Eight “priority” victims out of 35 took the stand on the first day of the trial. They all accused Nsumbu of having committed international crimes in the localities of Lusala, Lungole, Tshilombo, Tshingana and Sha Tshikumba. The accused denied all these allegations. On the second day, 20 more victims came to add their evidence against him. “It’s a conspiracy,” maintained Nsumbu, who did not present any witnesses in his defence.
Death penalty requested
The court is in a race against time, as it is scheduled to conclude this trial on March 16. After hearing the priority victims it also looked at the statements of 200 other victims, and on Saturday heard the closing arguments of the parties.
The hearings took place in front of the local Catholic monastery, which was going through building work. Only the judges sat on the small veranda. The lawyers and dozens of inhabitants who had come to hear the trial were all under tarpaulins.

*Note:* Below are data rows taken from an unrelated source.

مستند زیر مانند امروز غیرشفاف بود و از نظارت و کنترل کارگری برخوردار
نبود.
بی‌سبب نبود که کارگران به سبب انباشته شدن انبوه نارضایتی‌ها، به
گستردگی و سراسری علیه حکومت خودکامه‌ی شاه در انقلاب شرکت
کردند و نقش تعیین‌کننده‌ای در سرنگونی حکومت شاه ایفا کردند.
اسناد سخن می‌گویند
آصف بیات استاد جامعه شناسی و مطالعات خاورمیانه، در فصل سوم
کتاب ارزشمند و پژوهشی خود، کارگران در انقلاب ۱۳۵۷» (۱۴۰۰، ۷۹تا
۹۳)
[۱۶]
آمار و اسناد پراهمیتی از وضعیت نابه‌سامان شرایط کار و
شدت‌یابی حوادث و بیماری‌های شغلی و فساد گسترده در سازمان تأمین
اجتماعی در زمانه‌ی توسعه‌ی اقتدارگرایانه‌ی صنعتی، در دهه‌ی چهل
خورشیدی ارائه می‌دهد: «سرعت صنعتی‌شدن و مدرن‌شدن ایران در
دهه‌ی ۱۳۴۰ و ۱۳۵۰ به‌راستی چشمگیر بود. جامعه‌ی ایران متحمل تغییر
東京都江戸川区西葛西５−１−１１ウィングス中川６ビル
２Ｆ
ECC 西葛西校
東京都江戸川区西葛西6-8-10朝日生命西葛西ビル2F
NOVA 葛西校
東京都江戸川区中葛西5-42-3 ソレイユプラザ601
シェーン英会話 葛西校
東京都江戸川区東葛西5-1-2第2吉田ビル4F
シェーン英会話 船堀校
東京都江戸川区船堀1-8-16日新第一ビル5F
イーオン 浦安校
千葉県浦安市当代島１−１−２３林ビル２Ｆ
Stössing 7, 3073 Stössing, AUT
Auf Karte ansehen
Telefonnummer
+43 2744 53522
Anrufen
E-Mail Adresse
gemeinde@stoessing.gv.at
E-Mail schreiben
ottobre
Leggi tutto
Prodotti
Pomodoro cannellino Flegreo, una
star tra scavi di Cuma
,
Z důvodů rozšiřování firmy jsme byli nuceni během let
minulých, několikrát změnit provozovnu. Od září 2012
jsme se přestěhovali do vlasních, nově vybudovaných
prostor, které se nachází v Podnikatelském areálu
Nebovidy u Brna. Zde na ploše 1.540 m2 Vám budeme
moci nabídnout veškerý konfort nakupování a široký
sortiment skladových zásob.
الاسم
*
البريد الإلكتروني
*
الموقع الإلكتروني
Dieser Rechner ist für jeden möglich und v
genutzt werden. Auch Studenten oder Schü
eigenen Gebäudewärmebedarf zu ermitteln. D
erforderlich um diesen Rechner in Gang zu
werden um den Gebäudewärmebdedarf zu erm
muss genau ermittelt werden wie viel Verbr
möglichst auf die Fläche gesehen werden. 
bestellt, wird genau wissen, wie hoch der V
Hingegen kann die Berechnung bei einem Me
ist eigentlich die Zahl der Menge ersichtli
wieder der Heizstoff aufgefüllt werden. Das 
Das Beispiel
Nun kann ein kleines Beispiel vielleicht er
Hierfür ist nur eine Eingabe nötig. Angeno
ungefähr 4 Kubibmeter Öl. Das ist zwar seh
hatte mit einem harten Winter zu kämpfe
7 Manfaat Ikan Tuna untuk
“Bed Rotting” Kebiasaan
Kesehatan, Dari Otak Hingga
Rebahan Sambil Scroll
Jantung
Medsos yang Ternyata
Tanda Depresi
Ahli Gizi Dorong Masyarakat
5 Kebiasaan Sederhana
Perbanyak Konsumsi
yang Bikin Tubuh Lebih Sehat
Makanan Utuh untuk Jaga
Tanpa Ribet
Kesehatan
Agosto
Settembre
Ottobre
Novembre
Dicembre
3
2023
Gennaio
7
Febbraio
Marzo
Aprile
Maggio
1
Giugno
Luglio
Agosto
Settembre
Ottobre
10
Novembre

At 10 am, the president of the military tribunal announced the resumption of proceedings. “We are asking for reparation for the harm suffered, and for the defendant to be sentenced according to the law,” pleaded the lawyers for the 232 victims. One of them spoke of the Congolese state’s failure to protect its population and said it should also be condemned. The prosecutor called for Nsumbu to be convicted as the author or co-author of the crimes. (The death penalty has not been applied in the DRC since 2003, although there are approximately 500 people on death row). The defence is asking for an acquittal for lack of evidence.
The court then had two days to deliberate. Barring any unforeseen circumstances, it will hand down its verdict as announced, on March 16.